9. “The thing that stands in our way is us. It is the organizational change management piece. We can build things. We just can’t hook them together.” -- Shell Culp, chief deputy in the California Office of System Integration, which manages IT projects for the state of California’s Health and Human Services Agency, speaking at a State Healthcare IT Connect Summit in Baltimore in April.

10. “Health information exchange is maturing beyond regional exchange and is starting to cross regional boundaries. The industry is feeling more comfortable with the concept of sharing information as well as the legal requirements and policies that need to be in place.” — Robert (Rim) Cothren, executive director of the California Association of Health Information Exchanges

11. “It is important to make a social contract with your EHR users. You should make it easy to participate in research via the EHR and the research should make clinical care better. Return value to them, not just research. Then they will work with you.” -- Charles Bailey, M.D., a pediatric oncologist at the Children's Hospital of Philadelphia, in a talk about using EHRs as building blocks for a learning health system.

12. “Our focus is on how we can get real-time data and not ancient data. This is all about strategy to improve population health. That is why we are using health IT — to see if we can move the needle on our top 12 health priorities in the City of Chicago, and not because it is cool or fun to build apps or because some foundation is willing to give us money.” -- Bechara Choucair, M.D., Commissioner of the Chicago Department of Public Health

13. “The natural history of the obesity epidemic lives in electronic medical records of health systems, but we can’t access it.” -- Brian Castrucci, chief program and strategy officer for the de Beaumont Foundation, which seeks to catalyze new thinking about public health innovation.

14. “We need to create a municipal utility system to connect the plumbing of wearable health devices.” -- Rachel Kalmar, chief data scientist for Misfit Wearables, speaking at Health Datapalooza while wearing 3 health tracker and noting that none lets you have high-resolution access to your own personal data, and they don’t talk to each other.

15. “I get to build state-of-the-art things from the ground up for a population that hasn’t had anything state of the art for decades. Most hospitals are converting from paper to electronic or after 15 years they are updating outdated legacy systems.
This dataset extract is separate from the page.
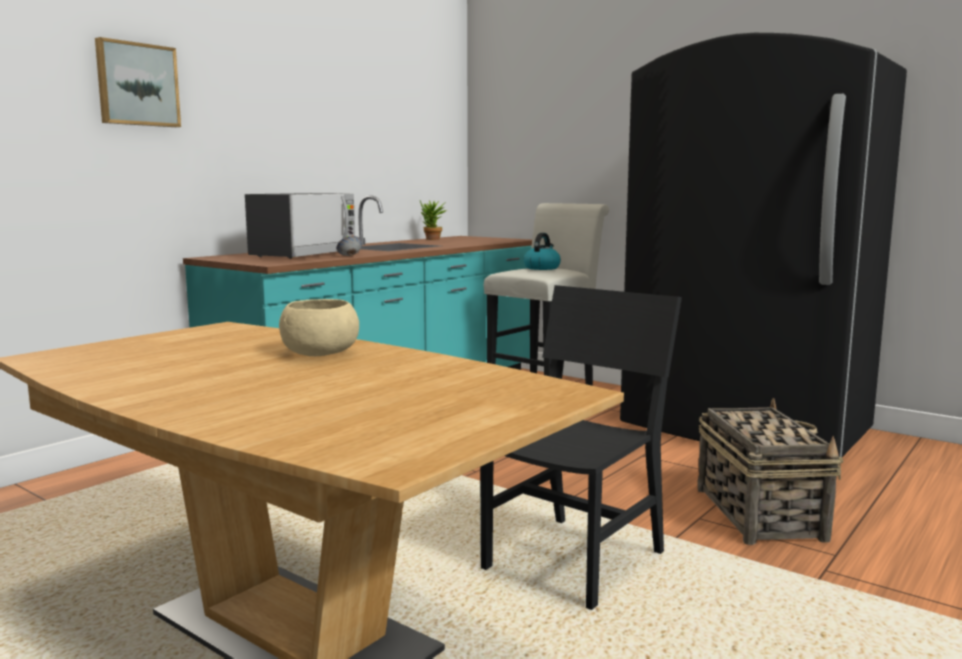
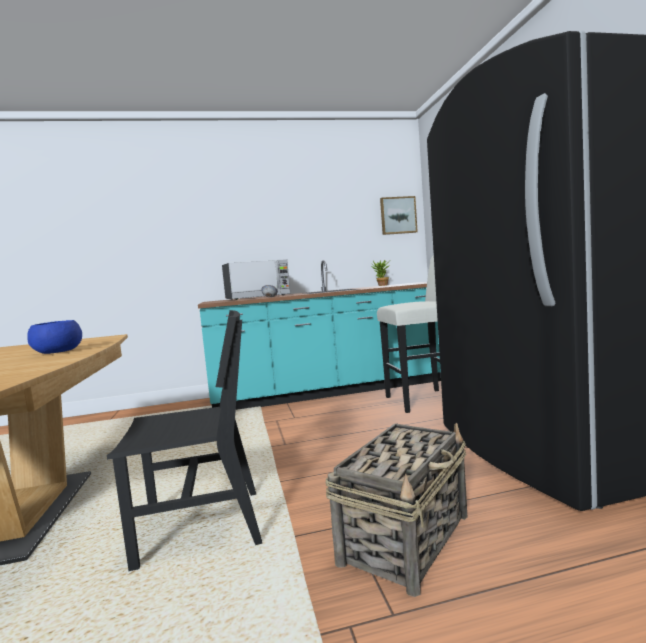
camera: 40 degrees right, 5 degrees down
picture [95,37,181,127] -> picture moved to [380,196,418,235]
beige bowl [279,299,359,356] -> blue bowl [27,320,82,354]
kettle [523,233,561,270] -> none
I didn’t have to deal with any of those challenges. I got a brand new building and a brand new data center.” -- Sajid Ahmed, chief information and innovation officer of the Martin Luther King Jr. Community Hospital in South Los Angeles, which is expected to open in early 2015.
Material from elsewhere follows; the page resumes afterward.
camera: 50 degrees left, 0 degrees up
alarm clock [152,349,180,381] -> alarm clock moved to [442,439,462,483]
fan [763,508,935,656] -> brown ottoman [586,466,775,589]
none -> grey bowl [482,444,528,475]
16. “When you are in the hospital, it is not lost on you how amazingly coordinated the technology is to get you the best care, including medical devices, EHRs, people and processes. But the laziest asset in the whole setup is the dumb TV monitor in the corner of the room. I thought, what if we took this lazy asset and turned it into a desktop for patient care. Would we be able to turn the care on its head where a patient and family would be so obnoxiously involved every step of the way that it might actually make the care better?” -- Michael O’Neil Jr., CEO of GetWellNetwork

17. “As we go forward as a country we will have to be more thoughtful about the community resources for health and how accountable care organizations, for example, are working so that when they send Ms. Smith home, she has a home to go to with electricity and so she does not get readmitted or have a health challenge.” Karen DeSalvo, M.D., National Coordinator for Health IT, speaking at the eHealth Initiative 2020 Roadmap Executive Summit in Washington, D.C., on Sept. 4, 2014.